An Iran Nuclear Deal in the Near Future Seems Unlikely

Written by Bushra Bani-Salman – September 12, 2022

The 2015 Joint Comprehensive Plan of Action (JCPOA), more commonly known as the Iran Nuclear Deal, was a monumental agreement between Iran, Germany, and the five permanent members of the United Nations Security Council (United States, China, France, Russia, and the United Kingdom). The JCPOA increased regulations and constraints on Iran’s nuclear program and in return, lifted sanctions and the weapons embargo on Iran.

In 2018, President Trump withdrew the US from the JCPOA deal, arguing that it did not serve its purpose. President Trump pressed Iran with sanctions in hopes for a different agreement. This gave Iran the ability to return to its nuclear activities and enhance its program over 3 years. After President Joe Biden took office in 2021, he said the US would go back to the JCPOA deal, if Iran went back to adhering to the agreement. 

Iran’s accelerated collection of uranium and its work on enriching the chemical element has raised concern in the Middle East, as well as the international community as a whole.
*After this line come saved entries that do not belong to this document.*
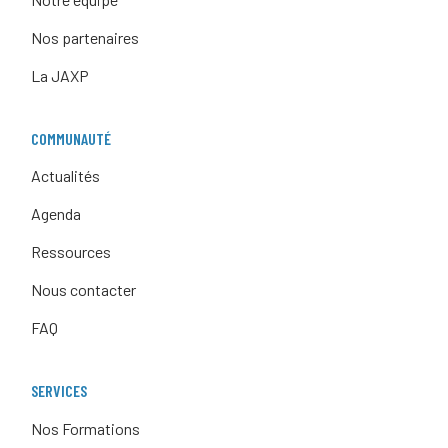
Nos partenaires
La JAXP
COMMUNAUTÉ
Actualités
Agenda
Ressources
Nous contacter
FAQ
SERVICES
Nos Formations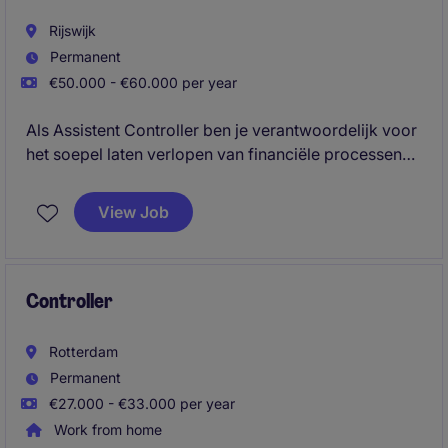
Rijswijk
Permanent
€50.000 - €60.000 per year
Als Assistent Controller ben je verantwoordelijk voor
het soepel laten verlopen van financiële processen
en zorg je voor een correcte administratie. Daarnaast
kijk je actief naar verbeterkansen, draag je bij aan
View Job
verdere professionalisering van de financiële
organisatie.
Controller
Rotterdam
Permanent
€27.000 - €33.000 per year
Work from home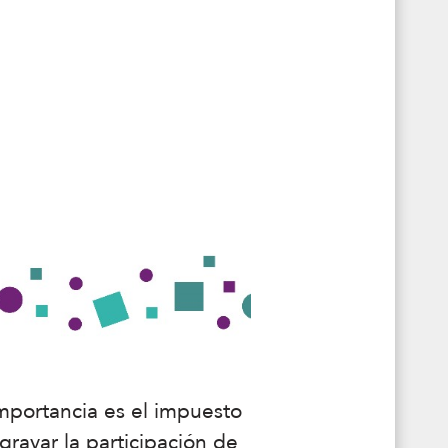
mportancia es el impuesto
gravar la participación de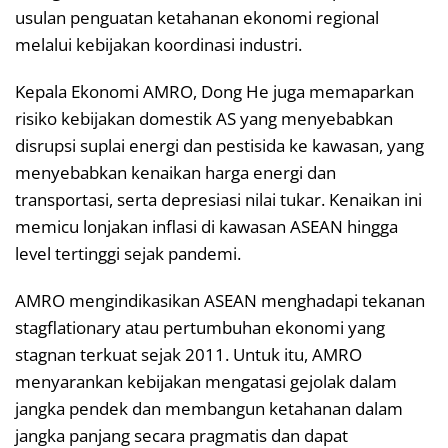
usulan penguatan ketahanan ekonomi regional
melalui kebijakan koordinasi industri.
Kepala Ekonomi AMRO, Dong He juga memaparkan
risiko kebijakan domestik AS yang menyebabkan
disrupsi suplai energi dan pestisida ke kawasan, yang
menyebabkan kenaikan harga energi dan
transportasi, serta depresiasi nilai tukar. Kenaikan ini
memicu lonjakan inflasi di kawasan ASEAN hingga
level tertinggi sejak pandemi.
AMRO mengindikasikan ASEAN menghadapi tekanan
stagflationary atau pertumbuhan ekonomi yang
stagnan terkuat sejak 2011. Untuk itu, AMRO
menyarankan kebijakan mengatasi gejolak dalam
jangka pendek dan membangun ketahanan dalam
jangka panjang secara pragmatis dan dapat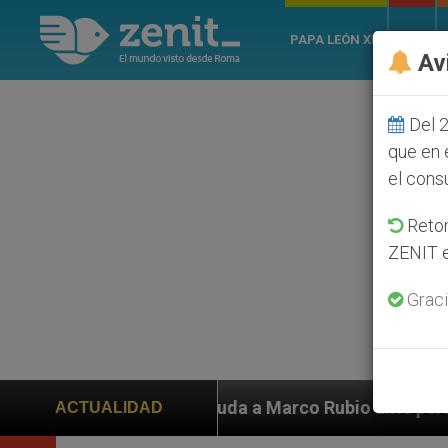
PAPA LEÓN XIV
ROMA
Av
Del 2
que en 
el cons
Retom
ZENIT e
Graci
n ayuda a Marco Rubio ante persecución de colonos jud
ACTUALIDAD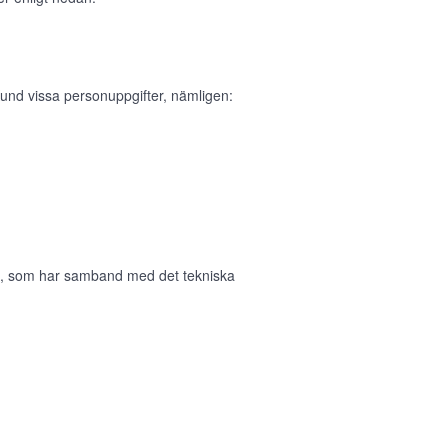
und vissa personuppgifter, nämligen:
in, som har samband med det tekniska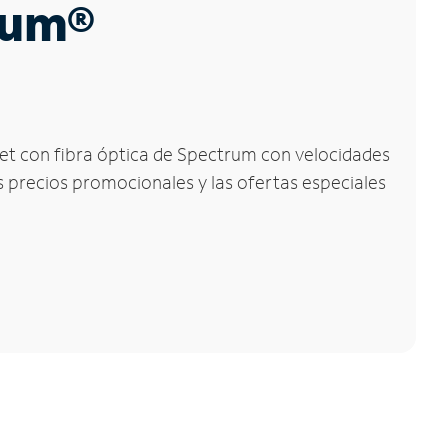
trum®
rnet con fibra óptica de Spectrum con velocidades
os precios promocionales y las ofertas especiales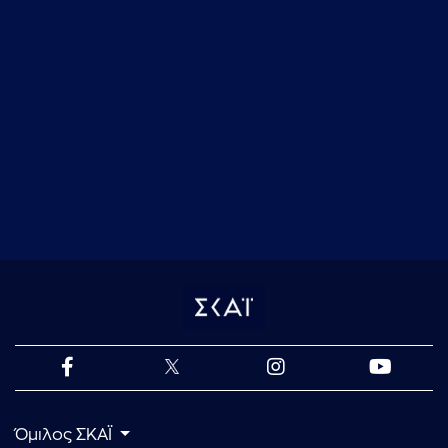
Όμιλος ΣΚΑΪ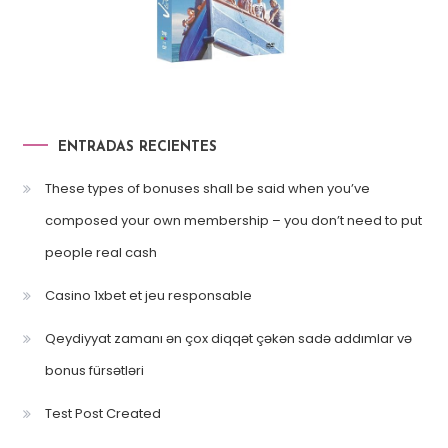
ENTRADAS RECIENTES
These types of bonuses shall be said when you’ve
composed your own membership – you don’t need to put
people real cash
Casino 1xbet et jeu responsable
Qeydiyyat zamanı ən çox diqqət çəkən sadə addımlar və
bonus fürsətləri
Test Post Created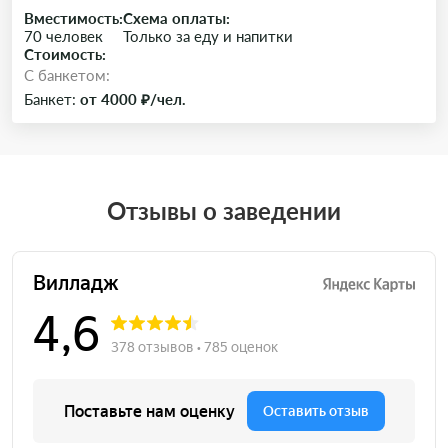
Вместимость:
Схема оплаты:
70 человек
Только за еду и напитки
Стоимость:
C банкетом:
Банкет:
от 4000 ₽/чел.
Отзывы о заведении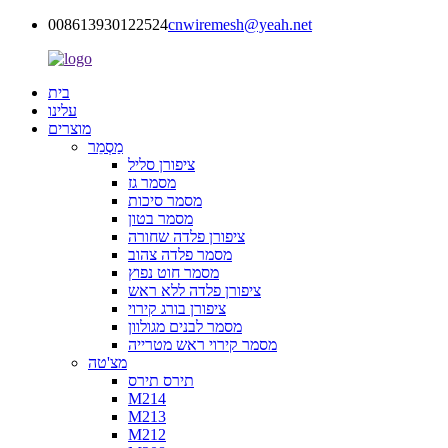
008613930122524
cnwiremesh@yeah.net
בית
עלינו
מוצרים
מַסְמֵר
ציפורן סליל
מסמר גז
מסמר סיכות
מסמר בטון
ציפורן פלדה שחורה
מסמר פלדה צהוב
מסמר חוט נפוץ
ציפורן פלדה ללא ראש
ציפורן בורג קירוי
מסמר לבנים מגולוון
מסמר קירוי ראש מטרייה
מצ'טה
תירס תירס
M214
M213
M212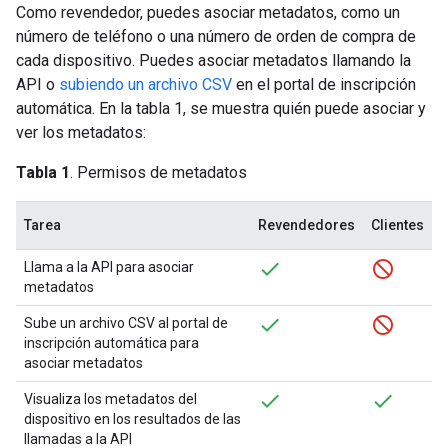
Como revendedor, puedes asociar metadatos, como un
número de teléfono o una número de orden de compra de
cada dispositivo. Puedes asociar metadatos llamando la
API o
subiendo un archivo CSV
en el portal de inscripción
automática. En la tabla 1, se muestra quién puede asociar y
ver los metadatos:
Tabla 1
. Permisos de metadatos
Tarea
Revendedores
Clientes
Llama a la API para asociar
metadatos
Sube un archivo CSV al portal de
inscripción automática para
asociar metadatos
Visualiza los metadatos del
dispositivo en los resultados de las
llamadas a la API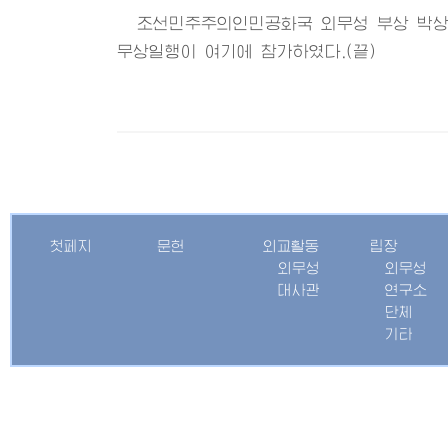
조선민주주의인민공화국 외무성 부상 박상
무상일행이 여기에 참가하였다.(끝)
첫페지
문헌
외교활동
립장
외무성
외무성
대사관
연구소
단체
기타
Iran says its work on nuclear energy is for domestic energy consumption, but Director General of the UN’s International Atomic Energy Agency (IAEA), Rafael Gross says, “it [Iran] has no justification to enrich uranium to 60 percent for civilian purposes.”

Fast forward to the present, it remains unclear whether parties are able to come to an agreement. Notable changes in world affairs could be a determining factor in how this is playing out. Some members of the UN Security Council have new leaders and the Russian invasion of Ukraine has proved a critical component in current international affairs. 

What remains certain is Iran’s inconsistency. A nuclear deal with Iran has been in negotiation for 18 months now, and when a finalization of the draft comes close, the Iranians add demands that set it back. One demand is assurance that the US will not pull out of the deal, like President Trump did in 2018. Another is that the US remove the Islamic Revolutionary Guard Corps as a terrorist group. Some believe that these demands are to prolong negotiations, giving Iran more time to enhance their nuclear program.